- **Reading text**:
++++++++++

University Center Ballroom

social media

Communities are central to online social media systems and detecting their structure and membership is critical for many applications. A community in real world is represented in a graph as a set of nodes that are more closely related to one another than the rest of the network. In social media, a community could be a set of blogs that are topically related, a group of friends connected via Live Spaces or even a set of users who share similar tags in their social bookmarks. Graph structure has commonly been used to detect communities. However, we can go beyond that by utilizing the special properties and meta-data available in social media to identify such communities. For instance, due to the sparsity and long tail structure of social graphs it is possible to efficiently estimate communities by sampling only a small portion of the entire graph. Another useful property of social media datasets is the availability of tags, which provide free meta-data. Community detection can benefit from not just how nodes link to each other, but also what tags they use. Grouping blogs or feeds via tags can help describe the topics that relate the set (semantics). Communities can be a key to understanding the utility of a certain social network and why people join it (user intentions).

++++++++++

- **Material provided**:
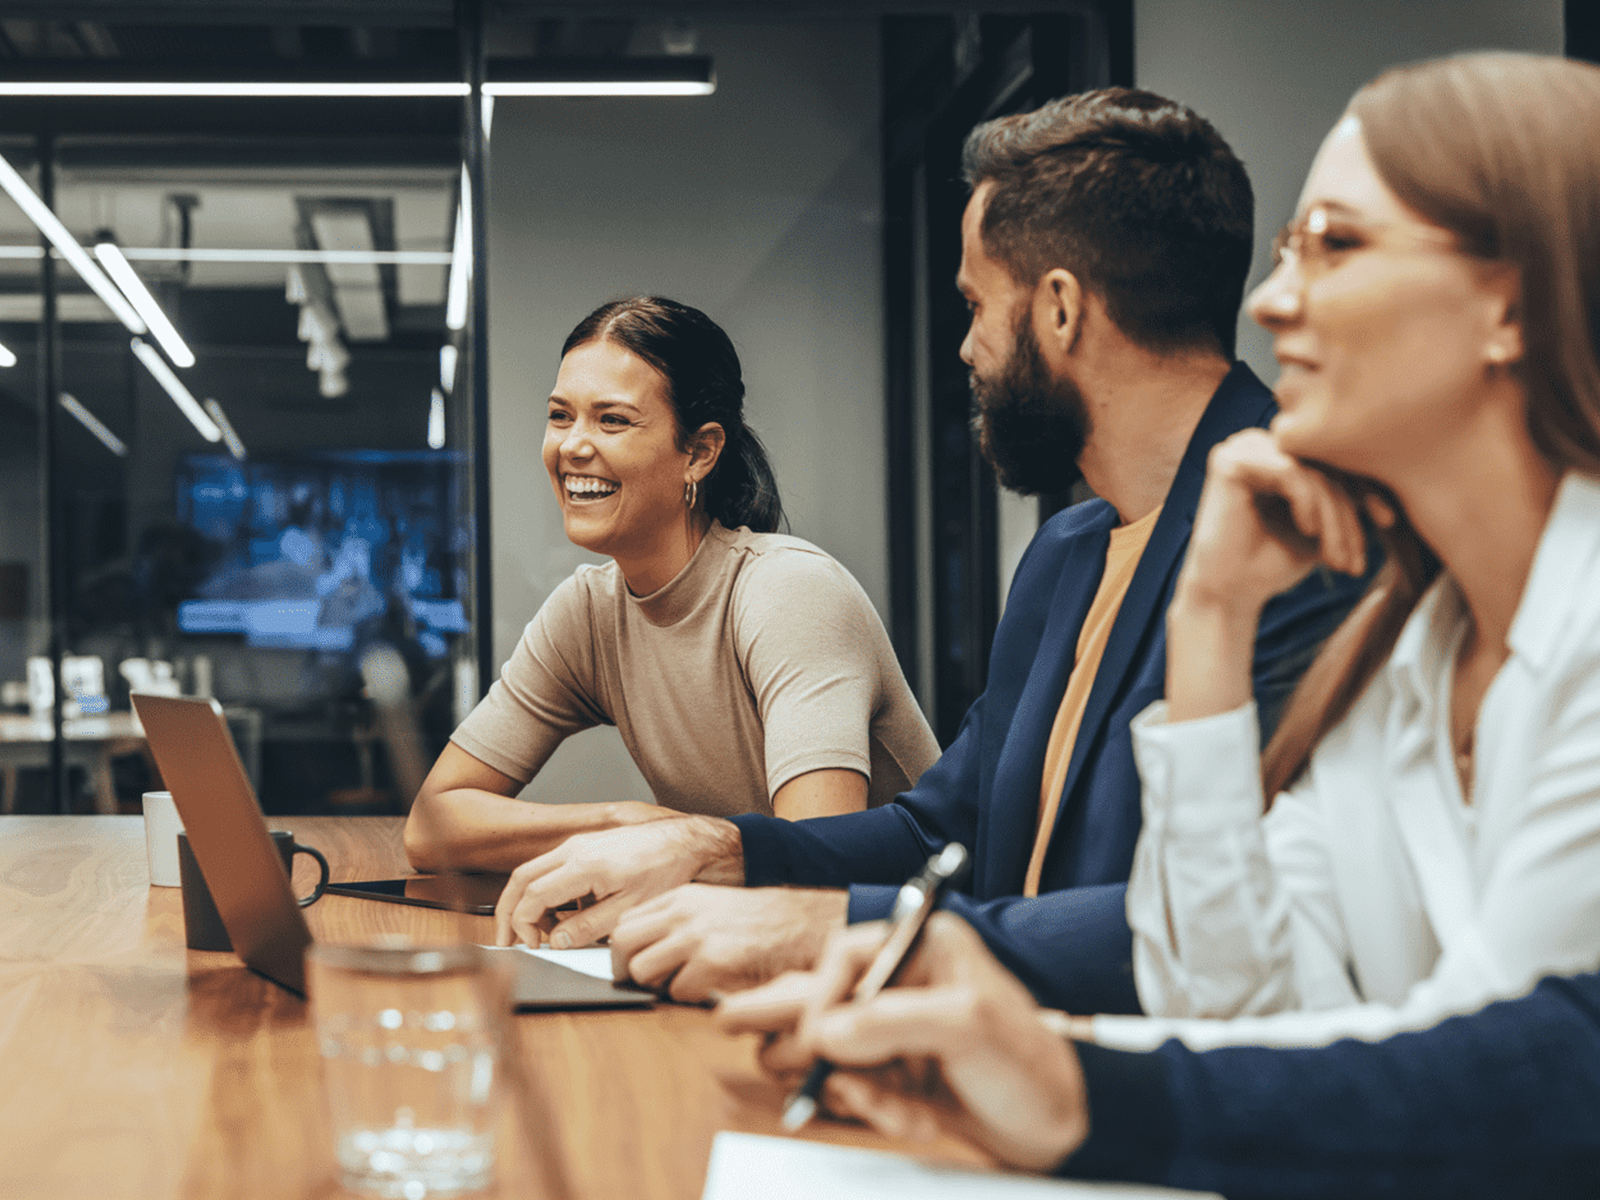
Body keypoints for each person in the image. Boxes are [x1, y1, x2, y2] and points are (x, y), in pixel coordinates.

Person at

++++++++++

- **Work instruction A**:
Answer these questions from the text on social media communities:
(i) How is a real-world community represented in a graph?
(ii) What two features of social graphs allow communities to be estimated by sampling only a small portion of the graph?
(iii) What can grouping blogs or feeds via tags help describe?
- **Work instruction B**: Write the next part of the text on communities in social media, starting after its last sentence.

- **Written answer A**:
(i) As a set of nodes that are more closely related to one another than to the rest of the network.
(ii) Their sparsity and their long tail structure.
(iii) The topics that relate the set (semantics).

- **Written answer B**:
By analyzing microblogging communities in Twitter, we describe some of the user intentions that shed light on how people are participating in such platforms. Finally, it is typical that many blog posts are emotionally charged. The current models treat hyperlinks as endorsement. We describe how sentiment information around the link provides clues to it's polarity and can be used to identify influence and bias in social media. There are several applications that can benefit from these techniques: business intelligence, social recommendation, filtering tools and advertising; to name a few. Since social graphs are extremely huge and we are dealing with vast amounts of real-time data, we are exploring two approaches: one to develop efficient approximation approaches, and another that seeks to leverage the power of cell.